Night, is a book by Elie Wiesel that describes the horror that the Jewish people had to live through in the concentration camps during the second world war. Night proves Freud's claim that a culture needs scapegoats, unity, and aim-inhibited love to prosper. To succeed the nazis needed to find scapegoats, someone to blame all their problems on. They felt aim-inhibited love toward the Jews. The hatred for the Jews was much greater then the competition within the nazis. That hatred and the aim-inhibited love hence unified the nazi people, they could now all hate someone. The hatred was so great that the Jewish people were executed just to unify the nazis.
Freud says that every society has scapegoats for the sole purpose of accusing them for the problems that come up in that society. Instead of fixing a problem, a group of people would rather blame it on someone else.
In Night the nazis blamed Jews for all their problems, and decided that executing the Jewish people would solve all their problems. People are considered scapegoats because they are thought off as different. Freud says that all people think that "My love is valued by all my own people as a sign of my preferring them, and it is an injustice to them if I put a stranger (someone different) on a par with them." (pp256) Since nazis thought that the Jews were different and did not want to "put them on a par with themselves" it was decided that the Jewish people would be the scapegoats. Freud also states "I must honestly confess that he (the stranger) has more claim to my hostility and even my hatred." (pp256) Due to the fact that Jews were considered different they were hated. Every society has scapegoats to blame their problems on; however the nazis slaughter millions and millions of Jews because they thought it would solve their problems.
The nazis experienced aim-inhibited love toward the Jews. The nazis found a common enemy which united them in a feeling of non-sexual attraction. Freud says a person's neighbor "is some one who temps them to satisfy their aggressiveness on him, to exploit his capacity for work with out compensation, to use him sexually without his consent, to seize his possessions, to humiliate him, to cause him pain, to torture and to kill him." (pp 256). The inhumanity in Night binds the nazis together with out sexual feelings. The nazis used this aim-inhibited love on the Jews. Nazis took out all their aggression on the Jews by putting them in the concentration camps. They used Jews as slaves for grueling work. They raped and physically abused women and even little girls. The nazis took all of the belongings that the Jewish people had. They hurt the Jews, they tortured the Jews and they killed millions and millions of Jews. All the horror that was done by the nazis proves Freud's claim about aim-inhibited love.

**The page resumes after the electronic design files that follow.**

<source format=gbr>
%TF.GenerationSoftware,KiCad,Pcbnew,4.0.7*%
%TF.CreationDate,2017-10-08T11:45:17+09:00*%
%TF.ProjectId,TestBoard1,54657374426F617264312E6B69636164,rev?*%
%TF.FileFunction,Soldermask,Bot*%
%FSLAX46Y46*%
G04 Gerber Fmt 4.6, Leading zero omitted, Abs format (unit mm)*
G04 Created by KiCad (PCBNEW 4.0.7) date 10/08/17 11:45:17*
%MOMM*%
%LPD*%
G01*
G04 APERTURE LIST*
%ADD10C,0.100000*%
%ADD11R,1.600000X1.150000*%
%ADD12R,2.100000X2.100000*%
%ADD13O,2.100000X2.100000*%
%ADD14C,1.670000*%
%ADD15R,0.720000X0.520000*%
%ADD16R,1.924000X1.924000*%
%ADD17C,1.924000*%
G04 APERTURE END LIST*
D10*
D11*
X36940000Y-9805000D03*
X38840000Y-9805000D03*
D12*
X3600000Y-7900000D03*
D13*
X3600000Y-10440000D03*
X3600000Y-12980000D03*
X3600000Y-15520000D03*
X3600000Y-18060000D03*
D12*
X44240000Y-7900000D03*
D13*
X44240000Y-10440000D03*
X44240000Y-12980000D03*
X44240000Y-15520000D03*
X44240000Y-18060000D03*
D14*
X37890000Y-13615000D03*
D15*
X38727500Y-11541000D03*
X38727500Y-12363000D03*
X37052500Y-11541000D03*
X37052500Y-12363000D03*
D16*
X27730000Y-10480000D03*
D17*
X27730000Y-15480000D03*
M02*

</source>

Both scapegoats and aim-inhibited love, for some sick reason, unites people. Something has to unite a group of people, and sometimes that union is achieved by hatred of others. Freud says "it's always possible to bind together a considerable number of people in love, so long as there are other people left over to receive the manifestations of their aggressiveness." (pp258) In the Holocaust the nazis were binding while the Jews were left over to endure their violence. The Jews were the ill-fated ones who all the anger was taken out on.

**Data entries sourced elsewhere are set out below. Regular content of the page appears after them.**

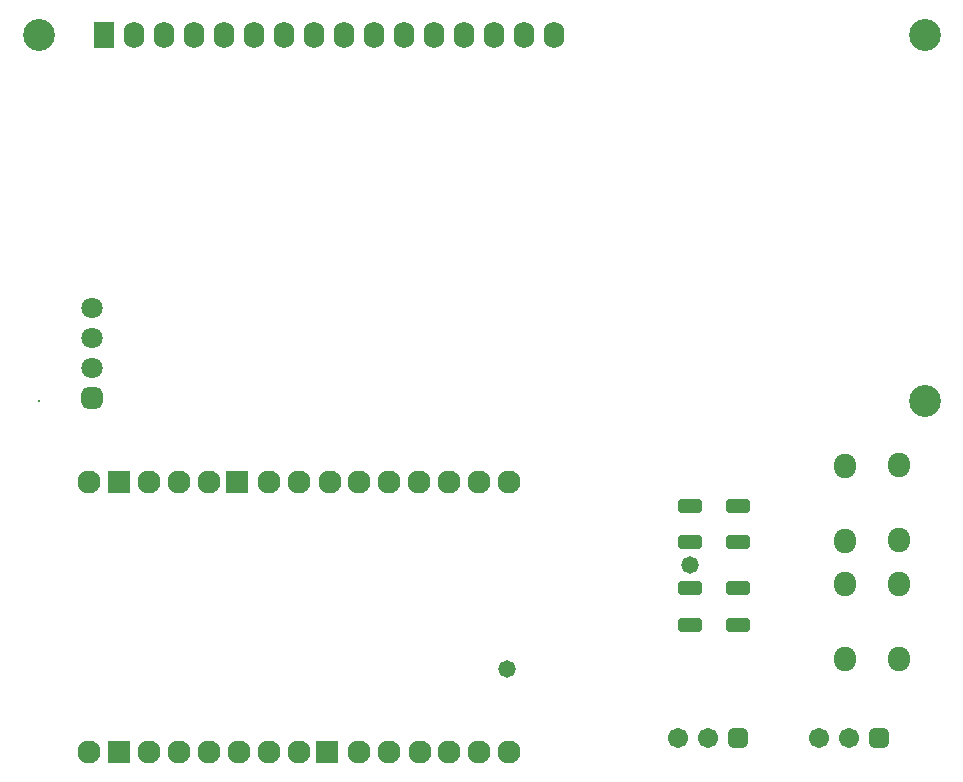
<source format=gts>
G04*
G04 #@! TF.GenerationSoftware,Altium Limited,Altium Designer,21.3.2 (30)*
G04*
G04 Layer_Color=8388736*
%FSTAX24Y24*%
%MOIN*%
G70*
G04*
G04 #@! TF.SameCoordinates,A37B9459-F8AB-407D-A7BE-2EDF921DF0BE*
G04*
G04*
G04 #@! TF.FilePolarity,Negative*
G04*
G01*
G75*
G04:AMPARAMS|DCode=15|XSize=82.8mil|YSize=47.4mil|CornerRadius=13.8mil|HoleSize=0mil|Usage=FLASHONLY|Rotation=0.000|XOffset=0mil|YOffset=0mil|HoleType=Round|Shape=RoundedRectangle|*
%AMROUNDEDRECTD15*
21,1,0.0828,0.0197,0,0,0.0*
21,1,0.0551,0.0474,0,0,0.0*
1,1,0.0277,0.0276,-0.0098*
1,1,0.0277,-0.0276,-0.0098*
1,1,0.0277,-0.0276,0.0098*
1,1,0.0277,0.0276,0.0098*
%
%ADD15ROUNDEDRECTD15*%
%ADD16O,0.0730X0.0830*%
G04:AMPARAMS|DCode=17|XSize=67.1mil|YSize=67.1mil|CornerRadius=18.8mil|HoleSize=0mil|Usage=FLASHONLY|Rotation=180.000|XOffset=0mil|YOffset=0mil|HoleType=Round|Shape=RoundedRectangle|*
%AMROUNDEDRECTD17*
21,1,0.0671,0.0295,0,0,180.0*
21,1,0.0295,0.0671,0,0,180.0*
1,1,0.0375,-0.0148,0.0148*
1,1,0.0375,0.0148,0.0148*
1,1,0.0375,0.0148,-0.0148*
1,1,0.0375,-0.0148,-0.0148*
%
%ADD17ROUNDEDRECTD17*%
%ADD18C,0.0671*%
%ADD19C,0.0770*%
%ADD20R,0.0770X0.0770*%
G04:AMPARAMS|DCode=21|XSize=71mil|YSize=71mil|CornerRadius=19.7mil|HoleSize=0mil|Usage=FLASHONLY|Rotation=90.000|XOffset=0mil|YOffset=0mil|HoleType=Round|Shape=RoundedRectangle|*
%AMROUNDEDRECTD21*
21,1,0.0710,0.0315,0,0,90.0*
21,1,0.0315,0.0710,0,0,90.0*
1,1,0.0395,0.0157,0.0157*
1,1,0.0395,0.0157,-0.0157*
1,1,0.0395,-0.0157,-0.0157*
1,1,0.0395,-0.0157,0.0157*
%
%ADD21ROUNDEDRECTD21*%
%ADD22C,0.0710*%
%ADD23C,0.0080*%
%ADD24C,0.1064*%
%ADD25O,0.0680X0.0880*%
%ADD26R,0.0680X0.0880*%
%ADD27C,0.0580*%
D15*
X040997Y02879D02*
D03*
Y03001D02*
D03*
X0394Y02604D02*
D03*
Y02726D02*
D03*
X040997D02*
D03*
Y02604D02*
D03*
X0394Y02879D02*
D03*
Y03001D02*
D03*
D16*
X04457Y02489D02*
D03*
X04635Y0249D02*
D03*
X04634Y0274D02*
D03*
X04457Y02739D02*
D03*
Y02884D02*
D03*
X04635Y02885D02*
D03*
X04634Y03135D02*
D03*
X04457Y03134D02*
D03*
D17*
X0457Y02225D02*
D03*
X041D02*
D03*
D18*
X0447D02*
D03*
X0437D02*
D03*
X04D02*
D03*
X039D02*
D03*
D19*
X02835Y0218D02*
D03*
X02935D02*
D03*
X0304D02*
D03*
X03135D02*
D03*
X03235D02*
D03*
X03335D02*
D03*
X02635D02*
D03*
X02535D02*
D03*
X02435D02*
D03*
X02135D02*
D03*
X02235D02*
D03*
X02335D02*
D03*
X01935D02*
D03*
X02835Y0308D02*
D03*
X02935D02*
D03*
X03035D02*
D03*
X03135D02*
D03*
X03235D02*
D03*
X03335D02*
D03*
X0274D02*
D03*
X02635D02*
D03*
X02535D02*
D03*
X02135D02*
D03*
X02235D02*
D03*
X02335D02*
D03*
X01935D02*
D03*
D20*
X0273Y0218D02*
D03*
X02035D02*
D03*
X0243Y0308D02*
D03*
X02035D02*
D03*
D21*
X01945Y0336D02*
D03*
D22*
Y0346D02*
D03*
Y0356D02*
D03*
Y0366D02*
D03*
D23*
X017684Y033495D02*
D03*
D24*
X047212D02*
D03*
Y0457D02*
D03*
X017684D02*
D03*
D25*
X03485D02*
D03*
X03385D02*
D03*
X03285D02*
D03*
X03185D02*
D03*
X03085D02*
D03*
X02985D02*
D03*
X02885D02*
D03*
X02785D02*
D03*
X02685D02*
D03*
X02585D02*
D03*
X02485D02*
D03*
X02385D02*
D03*
X02285D02*
D03*
X02185D02*
D03*
X02085D02*
D03*
D26*
X01985D02*
D03*
D27*
X0333Y02455D02*
D03*
X0394Y02802D02*
D03*
M02*

</source>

The crises in Night were identical to Freud's claims about unity, scapegoats and aim-inhibited love. The nazis wanted to destroy all the Jewish people, because they thought it would solve their problems. The problem is that if all the Jews were killed who would be next? The nazis would have to find the next scapegoat, then the next, then the next. It is very upsetting to know that one society can prosper and unite on the suffering, torment and agony of another.